Z realized that if Tommy knew they were a zombie, literally everyone in school must know. “I don’t remember anything except waking up.”
“It must have been your mom or something. Some maternal protective thing.”
“Yeah, that’s what the guy at the courthouse said. It’s like a mark on my chest. It’s fucked up, though. It’s coming apart already, since she’s dead. The dude said it wasn’t very good to start with.”
“So you feel hopeless.” Tommy dropped to his knees by the gravestone and reached behind it, and for the first time Z saw he had a whole bag of stuff there with him—bells and candles and stuff. Chalk.
“Tommy, what’s . . .” Z trailed off as Tommy turned and made eye contact with them. His eyes were very bright. “Uh, what’s all that stuff.”
“I’m going to try to bring him back from the dead,” Tommy said, leading into the sentence with a hesitant, breathy noise, and finishing it with a nervous glance at Z.
This took a second to sink in.
“What?”
“I want to bring him back to life,” Tommy said.
“Why?”
“Because he was my therapist,” Tommy said. “I’ve been going to him since I was eight. There’s nobody else in town who practices.”
“That’s dumb,” Z said immediately. “Let the poor man die. You can drive south or wherever to find a therapist.”
“No,” Tommy said. “Not for me.
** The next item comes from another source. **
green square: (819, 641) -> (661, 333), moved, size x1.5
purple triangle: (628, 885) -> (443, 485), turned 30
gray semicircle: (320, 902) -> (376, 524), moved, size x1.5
I’m like, super crazy.” He was laying out the candles in a ci
rcle.
“Well, you can’t bring him back from the dead,” Z said.
“Why not? You came back from the dead. It can’t be that hard.” Tommy fumbled with the large stone bowl meant for ash. “I mean, I know it’s hard. But I’m good at this and I’m going to get it right. I have to get it right.”
“Let the dead be.”
“One book, right, this one from 1890, says you have to lay out candles on the grave, and a different one says you have to have a salt circle. I’m trying to figure out what would work better.”
“You can’t just try to resurrect this guy in the middle of a cemetery in broad daylight. You heard about Mr. Weber, right?”
“What about him?”
“He got arrested when he was trying help me steal these books on necromancy. Not even big stuff. Just how to preserve me. And he got arrested because someone else had stolen necromancy books a while ago and he got blamed for it, just for being there, in Willamette’s library. It’s a big crime, and the cops are racist.”
“What?” Tommy asked. His voice was high-pitched.
“Which is why I’m going to bury myself,” Z said. “It’s basically illegal for me to try to live so I’m going to go over there and lie down and just stay there. That’s where people want me. A cemetery is where people want dead people. Don’t try to bring Archie Pagan back, you’ll just make his life suck.”
“Mr. Weber got arrested?” Tommy asked.
“Yeah,” Z said. “And beat up. Have you not—he just came back today. He’s all smashed up.”
Tommy was silent. “Ugh,” he said. “Shit.”
“What?” Z asked.
“Look, Susan, I’m telling you this because I trust you,” Tommy said as if it were all one word.
“Don’t trust me. I don’t even know you.”
“I took those books. I stole them last month. I went to the Willamette library at night just when they were closing. I figured nobody would miss them.”
“Well,” Z said after a second of being very quiet, “probably don’t trust anyone else with that information.” They were wondering: How the hell did Tommy take the books when Mr. Weber and I couldn’t?